We keep changing the transaction till its hash ends in 1. This is akin to proof of work in Bitcoin mining, but with a negligible difficulty. Typically, we can malleate the nLockTime or nSeq field of a transaction, since slightly changing them generally do not affect the validity of the transaction. Then s is simply
s = e_ || 2
The Problem
This transaction grinding is blazingly fast, since each hashing try has 1/256 chance of success. It only takes 256 tries on average and completes in milliseconds on a personal computer. Problem arises when the transaction involves multiple inputs (N) using covenants.
To see why, note e value differs from input to input when computing signatures. That is why each input in a transaction has to be individually signed. An nLockTime value makes e for one input end with 1 may make it end with 5 for another input.

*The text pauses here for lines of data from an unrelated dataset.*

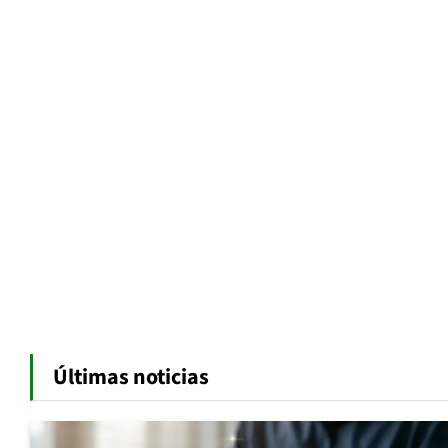
Últimas noticias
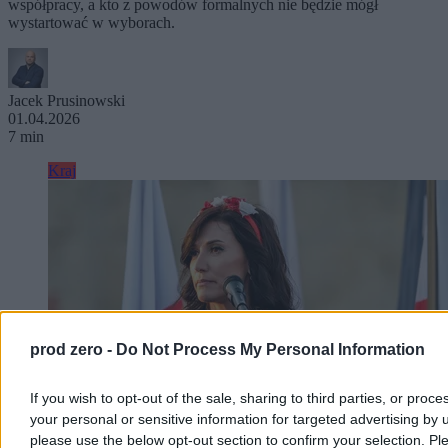
współpracy, a kto z powodów formalnych nie będzie mógł
wystartować w wyborach.
Jacek Prusinowski
01.04.2026
7 min
Kraj
prod zero -
Do Not Process My Personal Information
If you wish to opt-out of the sale, sharing to third parties, or proce
your personal or sensitive information for targeted advertising by 
please use the below opt-out section to confirm your selection. Pl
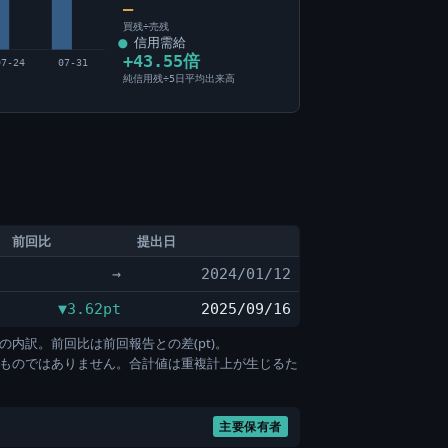
―
買残÷売残
信用需給
+43.55倍
07-24
07-31
純信用残÷5日平均出来高
前回比
提出日
→
2024/01/12
▼3.62pt
2025/09/16
の内訳。前回比は前回報告との差(pt)。
すものではありません。合計値は重複計上が生じるた
主要保有者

The probability of finding a common nLockTime value that makes e’s in all inputs end with 1 is now
(1/256)^N
In many applications that require contract interaction and complex business logic, N could easily be 4 or 5. Now it could take minutes to finish the grinding. If N is even larger like 10, it is computationally infeasible.
Besides inefficiency, another issue is the limiting range of mutable fields. For example, nLocktime is only 32 bit long and can only support N up to 4. This issue cannot be circumvented if ASICs are used for the hashing.
The Solution
To address this, we leverage Script’s ability to perform arithmetic on signed 32-bit integers. Instead of limiting e[-1] to a specific value like 1, we allow it to be in a much wider range.
If the range is extended to non-negative integers, e[-1] can be any integer other than 127, which causes overflows. Now we can use OP_ADD to calculate (e[-1] + 1)
<1> OP_ADD
s becomes
s = e_ || (e[-1] + 1)
The following sCrypt code demonstrates this process.
With this change, the probability of finding a valid nLockTime increases to
(127/256)^N ~= (1/2)^N
Even for N of 10, the grinding only takes less than a second.
Alternative
We can accelerate the grinding by further expanding e[-1]’s range to [-126, 126]. That is, we only exclude -127 and 127 to avoid underflows and overflows. Note integer is encoded using signed magnitude in Script. When we increment a negative integer by one, we actually have to do the following.
<-1> OP_ADD
To see why, let us look at e[-1] of 0x83, which is treated as -3 in Script. If we want to it to be 0x84 (interpreted as -4) after increment, we subtract 1 from it.
Now the success probability increases to
(254/256)^N
Full change can be found in this Github commit.
[1] We use python notation here: my_array[-1] returns the last element of the array my_array.